As with any cookbook, there are just a few points that we weren’t thrilled at. Perhaps Isa touched on this in her other cookbooks, but we wanted to know what drove her to become vegan. Was it allergy related? Did she grow up eating only vegan? Not sure, but we would have liked to hear the story. Also in her special tools section, she describes a must have tool as a thin metal spatula. We would love to see what this spatula actually looks like! Finally, while we enjoyed the recipes that contained cashews for a creamy base, anybody with a nut allergy might find it hard to work with.

“Isa does it” is an easy light read that is also charmingly witty and humourous. We sense a “punk rock” side to Isa that might be different from any other cook you encounter and the number of recipes we made that actually turned out have us experimenting with Meatless Mondays. Although we can’t say we would go full throttle Vegan, Isa might just open your eyes to the possibilities of flavor, ease and the simplicity of cooking and baking for your loved ones.

Here is a favourite from the cookbook:

Pesto Soup with Gnocchi, Beans and Greens


This creamy soup just become a summer time staple in your home.  It is full of rich pesto flavour, a creamy (cauliflower base!) sauce, dotted with white beans, soft pillowy gnocchi and healthy greens!
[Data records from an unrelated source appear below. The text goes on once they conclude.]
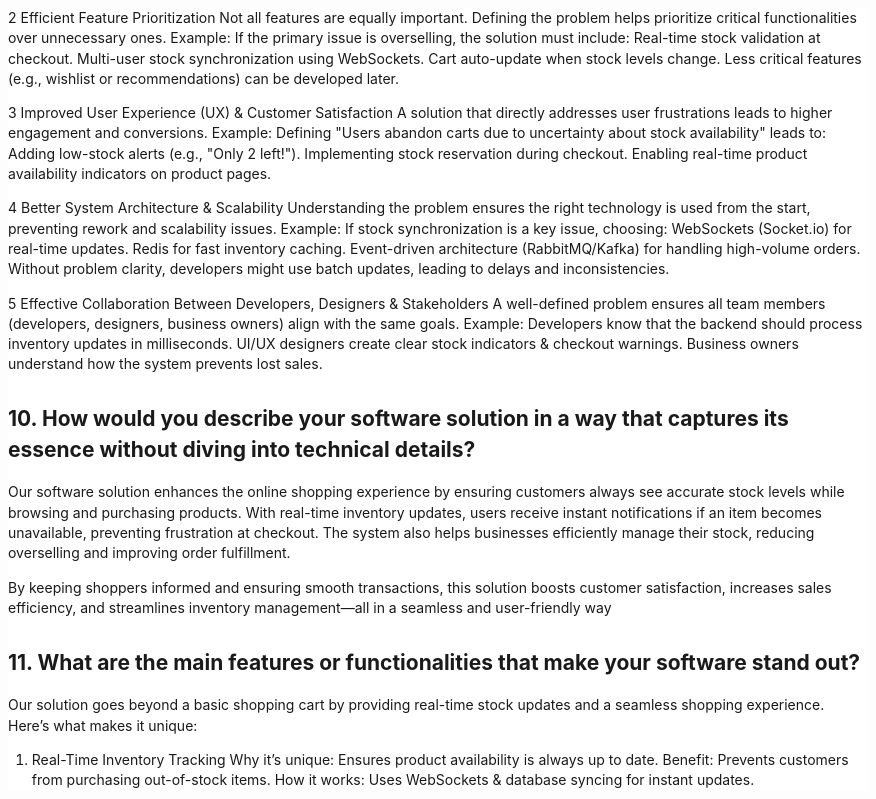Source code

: 2 Efficient Feature Prioritization
Not all features are equally important. Defining the problem helps prioritize critical functionalities over unnecessary ones.
 Example: If the primary issue is overselling, the solution must include:
Real-time stock validation at checkout.
Multi-user stock synchronization using WebSockets.
Cart auto-update when stock levels change.
Less critical features (e.g., wishlist or recommendations) can be developed later.

3 Improved User Experience (UX) & Customer Satisfaction
A solution that directly addresses user frustrations leads to higher engagement and conversions.
 Example: Defining "Users abandon carts due to uncertainty about stock availability" leads to:
Adding low-stock alerts (e.g., "Only 2 left!").
Implementing stock reservation during checkout.
Enabling real-time product availability indicators on product pages.

4 Better System Architecture & Scalability
Understanding the problem ensures the right technology is used from the start, preventing rework and scalability issues.
Example: If stock synchronization is a key issue, choosing:
WebSockets (Socket.io) for real-time updates.
Redis for fast inventory caching.
Event-driven architecture (RabbitMQ/Kafka) for handling high-volume orders.
Without problem clarity, developers might use batch updates, leading to delays and inconsistencies.

5 Effective Collaboration Between Developers, Designers & Stakeholders
A well-defined problem ensures all team members (developers, designers, business owners) align with the same goals.
 Example: Developers know that the backend should process inventory updates in milliseconds.
UI/UX designers create clear stock indicators & checkout warnings.
Business owners understand how the system prevents lost sales.

## 10. How would you describe your software solution in a way that captures its essence without diving into technical details?
Our software solution enhances the online shopping experience by ensuring customers always see accurate stock levels while browsing and purchasing products. With real-time inventory updates, users receive instant notifications if an item becomes unavailable, preventing frustration at checkout. The system also helps businesses efficiently manage their stock, reducing overselling and improving order fulfillment.

By keeping shoppers informed and ensuring smooth transactions, this solution boosts customer satisfaction, increases sales efficiency, and streamlines inventory management—all in a seamless and user-friendly way

## 11. What are the main features or functionalities that make your software stand out?
Our solution goes beyond a basic shopping cart by providing real-time stock updates and a seamless shopping experience. Here’s what makes it unique:

 1. Real-Time Inventory Tracking
 Why it’s unique: Ensures product availability is always up to date.
 Benefit: Prevents customers from purchasing out-of-stock items.
 How it works: Uses WebSockets & database syncing for instant updates.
Not to mention it comes together very easily and you might even clean out your fridge and pantry as a result.  Enjoy, it’s a good one!

Makes 4-6 servings

Taken from Isa Does it

2 teaspoons olive oil
3 cloves garlic, minced
1 small head cauliflower (about a pound), leaves removed, cut into florettes
4 cups vegetable broth, divided
1/2 teaspoon salt
Big pinch dried thyme
Lots of fresh black pepper
1 tablespoon arrowroot or cornstarch
1 cup loosely packed basil leaves, plus a little extra for garnish
8 oz frozen gnocchi, partially thawed (leave on the counter for 30 minutes or so)
1 15 oz can navy beans, rinsed and drained
1 small bunch swiss chard, stems discarded, leaves torn into bite-sized pieces

Preheat a 4 quart stock pot over medium heat. Saute garlic in olive oil for about a minute, being careful not to let it burn. Add cauliflower, 3 cups of broth (alert! only 3 of the cups! you’ll be adding the last cup in a bit), salt, thyme and several dashes fresh black pepper. Cover pot and bring to a boil, stirring every now and again for about 10 minutes, or until cauliflower is tender.

Vigorously mix together the final cup of broth and the arrowroot until dissolved. Lower heat a bit so that the soup is at a slow boil. Mix in the broth/arrowroot and cook uncovered for another 5 minutes until slightly thickened. stirring often. Add the basil leaves, and remove from heat. Use a immersion blender to puree until smooth. Taste for salt and seasoning.

Return to the stove over medium heat and add the gnocchi, cover and let cook for 3 minutes or so. Add the greens and beans and cook until greens are completely wilted and beans are heated through, about 5 more minutes. Be careful as you stir not to crush the gnocchi or beans. Serve garnished with extra basil and pine nuts, if you like.